There may be no more useful, and unexpected, item to add to your cannabis kit than oven bags. They’re thick, they kill smells, and they can be made airtight.
What would you say if someone told you that a turkey bag is a must-have item for anyone looking to store cannabis, either during the curing process or after? Not only that, but that they are great for large quantities like those produced by cannabis farms, and for smaller quantities, like those processed by home growers, or stored by users. It sounds far-fetched to think about oven bags, like those available from companies like True Liberty, sitting alongside rolling papers, trimming shears, grinders and Ziploc-style bags.
Oven bags, known commonly as turkey bags, can be used at nearly every step of the cannabis production process after the plants have grown and produced their buds. These extra-thick bags can be used to: cure, store over long periods, decarb for edibles, keep stored cannabis from stinking up your home, and to more safely and covertly transport your cannabis from place to place.
Oven bags and Cannabis Curing
Oven bags are especially useful after your buds have been trimmed from the plants, but before they’re ready to be smoked. In curing, you generally want to let your trimmed cannabis sit for anywhere from two to eight weeks in an airtight container, opening every so often to burp your nugs to prevent mold and bacteria from ruining your harvest during the curing process.
These bags offer a practical alternative to more expensive curing storage solutions like glass. This is especially true for larger quantities, where True Liberty’s larger bags can be a great cost saver.

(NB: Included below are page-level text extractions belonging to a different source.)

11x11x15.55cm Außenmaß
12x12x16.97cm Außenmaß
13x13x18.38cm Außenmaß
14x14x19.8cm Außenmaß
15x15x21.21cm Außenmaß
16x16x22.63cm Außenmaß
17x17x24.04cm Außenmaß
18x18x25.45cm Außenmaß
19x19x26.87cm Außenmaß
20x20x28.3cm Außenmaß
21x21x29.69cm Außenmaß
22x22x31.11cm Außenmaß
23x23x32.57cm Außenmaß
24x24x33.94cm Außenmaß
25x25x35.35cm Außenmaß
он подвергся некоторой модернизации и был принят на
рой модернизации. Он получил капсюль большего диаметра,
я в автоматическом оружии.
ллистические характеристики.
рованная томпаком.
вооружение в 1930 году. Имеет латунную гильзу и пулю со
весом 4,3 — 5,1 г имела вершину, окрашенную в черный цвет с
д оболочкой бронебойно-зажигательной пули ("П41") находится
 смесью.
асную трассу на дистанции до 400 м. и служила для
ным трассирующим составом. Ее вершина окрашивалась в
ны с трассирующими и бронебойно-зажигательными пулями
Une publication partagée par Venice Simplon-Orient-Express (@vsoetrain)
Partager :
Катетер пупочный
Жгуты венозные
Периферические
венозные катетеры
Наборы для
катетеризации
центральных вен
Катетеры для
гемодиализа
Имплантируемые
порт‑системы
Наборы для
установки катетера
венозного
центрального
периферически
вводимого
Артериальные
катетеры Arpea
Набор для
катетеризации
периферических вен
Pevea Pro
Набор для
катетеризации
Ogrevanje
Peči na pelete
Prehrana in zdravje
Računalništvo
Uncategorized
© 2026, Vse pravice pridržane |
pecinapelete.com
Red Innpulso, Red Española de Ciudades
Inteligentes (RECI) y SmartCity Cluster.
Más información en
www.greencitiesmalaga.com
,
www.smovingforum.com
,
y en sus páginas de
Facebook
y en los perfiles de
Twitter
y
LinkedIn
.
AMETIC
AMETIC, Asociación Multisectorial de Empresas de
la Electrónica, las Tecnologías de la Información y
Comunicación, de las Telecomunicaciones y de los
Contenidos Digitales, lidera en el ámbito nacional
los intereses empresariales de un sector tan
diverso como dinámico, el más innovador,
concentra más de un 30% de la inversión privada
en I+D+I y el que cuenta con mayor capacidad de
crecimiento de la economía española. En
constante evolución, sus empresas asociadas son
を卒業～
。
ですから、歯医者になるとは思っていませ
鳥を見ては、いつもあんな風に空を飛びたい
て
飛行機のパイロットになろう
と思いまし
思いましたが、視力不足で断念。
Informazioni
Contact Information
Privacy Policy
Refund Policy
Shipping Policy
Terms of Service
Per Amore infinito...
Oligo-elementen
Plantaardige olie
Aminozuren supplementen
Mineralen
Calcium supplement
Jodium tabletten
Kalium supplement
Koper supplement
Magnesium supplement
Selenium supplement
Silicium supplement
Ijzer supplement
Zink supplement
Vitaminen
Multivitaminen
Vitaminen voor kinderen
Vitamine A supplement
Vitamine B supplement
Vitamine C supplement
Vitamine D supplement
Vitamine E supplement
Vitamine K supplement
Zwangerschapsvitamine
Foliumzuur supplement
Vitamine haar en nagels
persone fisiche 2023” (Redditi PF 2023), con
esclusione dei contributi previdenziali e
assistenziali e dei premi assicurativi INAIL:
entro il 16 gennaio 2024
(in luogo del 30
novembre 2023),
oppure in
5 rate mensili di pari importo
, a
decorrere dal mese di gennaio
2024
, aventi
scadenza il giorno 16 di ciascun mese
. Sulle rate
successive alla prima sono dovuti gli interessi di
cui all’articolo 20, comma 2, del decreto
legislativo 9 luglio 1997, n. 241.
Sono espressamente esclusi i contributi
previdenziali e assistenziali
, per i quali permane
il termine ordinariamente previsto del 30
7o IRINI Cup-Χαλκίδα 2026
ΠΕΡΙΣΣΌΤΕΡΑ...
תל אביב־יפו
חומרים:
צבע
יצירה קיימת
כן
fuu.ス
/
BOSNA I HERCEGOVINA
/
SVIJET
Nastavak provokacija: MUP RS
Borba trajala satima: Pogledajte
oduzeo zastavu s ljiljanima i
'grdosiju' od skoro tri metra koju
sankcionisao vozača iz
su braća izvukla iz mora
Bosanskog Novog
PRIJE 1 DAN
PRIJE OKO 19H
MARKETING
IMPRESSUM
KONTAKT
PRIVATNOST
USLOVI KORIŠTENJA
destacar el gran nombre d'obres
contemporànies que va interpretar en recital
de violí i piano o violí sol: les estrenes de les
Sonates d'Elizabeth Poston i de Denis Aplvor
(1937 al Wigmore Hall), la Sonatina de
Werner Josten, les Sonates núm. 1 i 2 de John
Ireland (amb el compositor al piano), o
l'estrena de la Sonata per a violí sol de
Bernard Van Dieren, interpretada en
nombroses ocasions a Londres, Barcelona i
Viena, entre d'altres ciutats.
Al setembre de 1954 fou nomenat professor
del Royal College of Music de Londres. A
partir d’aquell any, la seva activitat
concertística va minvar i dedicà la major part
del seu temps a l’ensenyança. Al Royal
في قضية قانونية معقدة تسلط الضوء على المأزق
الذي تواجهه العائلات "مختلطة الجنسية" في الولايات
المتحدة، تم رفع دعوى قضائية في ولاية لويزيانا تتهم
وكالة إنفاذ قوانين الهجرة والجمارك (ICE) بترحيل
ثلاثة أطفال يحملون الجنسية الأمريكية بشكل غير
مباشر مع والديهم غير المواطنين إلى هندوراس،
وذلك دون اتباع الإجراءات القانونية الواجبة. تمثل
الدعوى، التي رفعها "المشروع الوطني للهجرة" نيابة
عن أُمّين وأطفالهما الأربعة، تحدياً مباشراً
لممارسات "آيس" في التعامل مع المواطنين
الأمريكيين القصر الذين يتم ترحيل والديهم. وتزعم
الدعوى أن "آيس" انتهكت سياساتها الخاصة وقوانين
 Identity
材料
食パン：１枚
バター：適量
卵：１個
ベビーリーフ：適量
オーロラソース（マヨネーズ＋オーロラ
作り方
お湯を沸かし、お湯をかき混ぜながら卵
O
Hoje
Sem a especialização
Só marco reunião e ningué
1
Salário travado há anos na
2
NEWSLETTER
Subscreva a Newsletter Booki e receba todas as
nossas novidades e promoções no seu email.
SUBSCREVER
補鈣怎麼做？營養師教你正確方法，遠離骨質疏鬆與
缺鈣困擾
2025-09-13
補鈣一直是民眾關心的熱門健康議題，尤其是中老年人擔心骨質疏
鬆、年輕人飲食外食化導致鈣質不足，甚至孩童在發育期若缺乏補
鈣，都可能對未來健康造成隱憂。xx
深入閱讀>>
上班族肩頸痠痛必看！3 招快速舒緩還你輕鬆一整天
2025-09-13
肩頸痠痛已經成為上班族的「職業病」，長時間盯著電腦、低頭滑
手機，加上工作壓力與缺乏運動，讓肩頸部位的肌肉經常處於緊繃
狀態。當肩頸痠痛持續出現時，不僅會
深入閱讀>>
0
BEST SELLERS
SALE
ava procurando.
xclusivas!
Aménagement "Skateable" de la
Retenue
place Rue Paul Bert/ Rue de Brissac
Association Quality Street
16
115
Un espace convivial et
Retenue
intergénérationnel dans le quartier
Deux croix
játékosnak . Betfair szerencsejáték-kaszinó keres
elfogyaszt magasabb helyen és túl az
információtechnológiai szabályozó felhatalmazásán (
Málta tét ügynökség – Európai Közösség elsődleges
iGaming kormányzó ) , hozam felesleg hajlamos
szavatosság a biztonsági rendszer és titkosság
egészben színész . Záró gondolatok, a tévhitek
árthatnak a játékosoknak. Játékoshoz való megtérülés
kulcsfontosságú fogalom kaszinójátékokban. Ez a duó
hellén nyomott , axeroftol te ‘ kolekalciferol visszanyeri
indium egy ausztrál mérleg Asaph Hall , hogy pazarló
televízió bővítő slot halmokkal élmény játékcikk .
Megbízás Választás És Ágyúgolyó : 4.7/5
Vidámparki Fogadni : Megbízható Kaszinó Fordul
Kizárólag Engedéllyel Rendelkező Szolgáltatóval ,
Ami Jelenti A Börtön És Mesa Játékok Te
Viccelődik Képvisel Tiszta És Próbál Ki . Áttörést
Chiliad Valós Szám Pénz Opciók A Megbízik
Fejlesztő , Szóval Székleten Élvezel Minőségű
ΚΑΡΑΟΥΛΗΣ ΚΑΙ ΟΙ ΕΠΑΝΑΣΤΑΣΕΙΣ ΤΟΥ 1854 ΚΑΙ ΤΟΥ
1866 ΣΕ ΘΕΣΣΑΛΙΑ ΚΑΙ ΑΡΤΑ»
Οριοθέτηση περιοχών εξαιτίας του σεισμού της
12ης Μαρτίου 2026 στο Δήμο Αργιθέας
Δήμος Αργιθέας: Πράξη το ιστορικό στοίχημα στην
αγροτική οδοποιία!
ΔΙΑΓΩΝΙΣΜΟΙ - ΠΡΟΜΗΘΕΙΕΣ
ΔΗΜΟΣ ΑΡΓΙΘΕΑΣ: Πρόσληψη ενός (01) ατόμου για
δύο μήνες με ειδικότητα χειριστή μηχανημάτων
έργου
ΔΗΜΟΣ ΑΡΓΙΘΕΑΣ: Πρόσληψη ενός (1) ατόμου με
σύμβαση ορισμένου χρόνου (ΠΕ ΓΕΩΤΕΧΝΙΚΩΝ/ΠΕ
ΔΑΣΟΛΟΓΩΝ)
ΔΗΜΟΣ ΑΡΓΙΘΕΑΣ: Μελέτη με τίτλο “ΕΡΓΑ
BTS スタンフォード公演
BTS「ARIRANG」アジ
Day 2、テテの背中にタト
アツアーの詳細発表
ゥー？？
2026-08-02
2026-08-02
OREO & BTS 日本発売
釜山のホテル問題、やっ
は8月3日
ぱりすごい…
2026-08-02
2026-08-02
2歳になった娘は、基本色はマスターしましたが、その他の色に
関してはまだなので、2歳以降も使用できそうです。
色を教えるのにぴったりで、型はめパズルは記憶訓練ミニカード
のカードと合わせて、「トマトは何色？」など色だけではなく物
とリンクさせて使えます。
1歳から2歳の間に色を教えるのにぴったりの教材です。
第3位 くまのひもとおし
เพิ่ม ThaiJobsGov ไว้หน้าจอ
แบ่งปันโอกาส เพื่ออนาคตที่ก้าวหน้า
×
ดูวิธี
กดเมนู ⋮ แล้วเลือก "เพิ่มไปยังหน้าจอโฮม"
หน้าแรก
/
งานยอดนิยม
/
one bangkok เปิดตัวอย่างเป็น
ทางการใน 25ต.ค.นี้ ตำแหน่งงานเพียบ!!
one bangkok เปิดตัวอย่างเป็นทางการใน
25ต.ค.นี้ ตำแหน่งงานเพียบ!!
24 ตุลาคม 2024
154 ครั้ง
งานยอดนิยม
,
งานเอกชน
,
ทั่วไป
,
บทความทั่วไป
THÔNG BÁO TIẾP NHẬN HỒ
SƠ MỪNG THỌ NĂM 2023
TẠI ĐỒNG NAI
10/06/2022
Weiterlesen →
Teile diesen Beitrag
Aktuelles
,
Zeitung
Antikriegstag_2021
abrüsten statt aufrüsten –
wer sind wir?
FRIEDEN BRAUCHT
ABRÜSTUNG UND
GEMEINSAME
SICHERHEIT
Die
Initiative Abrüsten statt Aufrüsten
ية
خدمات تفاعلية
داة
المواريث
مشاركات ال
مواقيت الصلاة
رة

Oven Bags and Decarboxylation
The biggest complaint many people have around making their own cannabis edibles is the smell associated with the decarboxylation process. For those who might not be aware, decarboxylation, or decarbing, is the process that heats the buds (generally in an oven) until they reach a temperature that releases the chemicals that give edibles their desired kick. As you might imagine, the smell of heating multiple grams of cannabis at the same time is potent, and not at all suited to sharing a home (or building) with others – or with making edibles discreetly.
Oven bags, which were originally designed to keep moisture from escaping, are also surprisingly effective at eliminating the smell of decarbing cannabis from a potent and lingering issue down to a noticeable, but easily removed, nuisance. Able to withstand temperatures as high as 400 degrees fahrenheit, the temperatures needed to decarb pose no danger of damage or leeching from the BPA free nylon.
Oven Bags and Cannabis Storage
Proper storage of marijuana goes further than just keeping your stash in a BPA free nylon baggie and tossing it in a drawer. Not only can a good strain of cannabis spread its scent directly through the flimsy and porous BPA free nylon to stink up your spaces, but that same porous nature can dry your buds out over time. Somewhat unsurprisingly, the bags that campers use to keep food smells from attracting hungry bears are also extremely effective at keeping cannabis smells from attracting unwanted attention. They are also useful in case “is that skunk I smell?”, isn’t the scent profile you’re aiming for in your living space.
Oven Bags and Long-Term Storage
For storage of cannabis over the long term there is no better solution, to both preserve the bud’s freshness and to prevent unwanted smells, than to add a vacuum packer to the oven bag before you tuck the cannabis into storage. If you decide to freeze your harvest, for example, vacuum packing is your best option.
While there are a number of generic solutions that may or may not do the job, it can’t hurt to take a look at your oven bags’ manufacturers to see if they provide or recommend a compatible vacuum sealer.
Oven Bags and Cannabis Transportation
Have you ever had a moment of panic walking past other humans while carrying your stash? Just because you can’t smell it, doesn’t necessarily mean that the people around you can’t. Solution? Take whatever it is that you’re carrying your cannabis in, most likely a Ziplock-style bag that does less than you’d want it to to hide smells, and throw it into an oven bag. Seal it, and you’re good to go. No fuss, no judgmental looks from strangers.
While they might not be anyone’s first thought, oven bags aren’t just for cooking turkeys. These bags really can be a useful tool for cannabis businesses, growers, aficionados, and even first time users. They remove some of the worst-offending smells associated with cannabis, are resistant to some pretty severe temperatures and can even be used in the curing process. Overall, traditional oven bags can be a pretty robust tool for growers at all levels.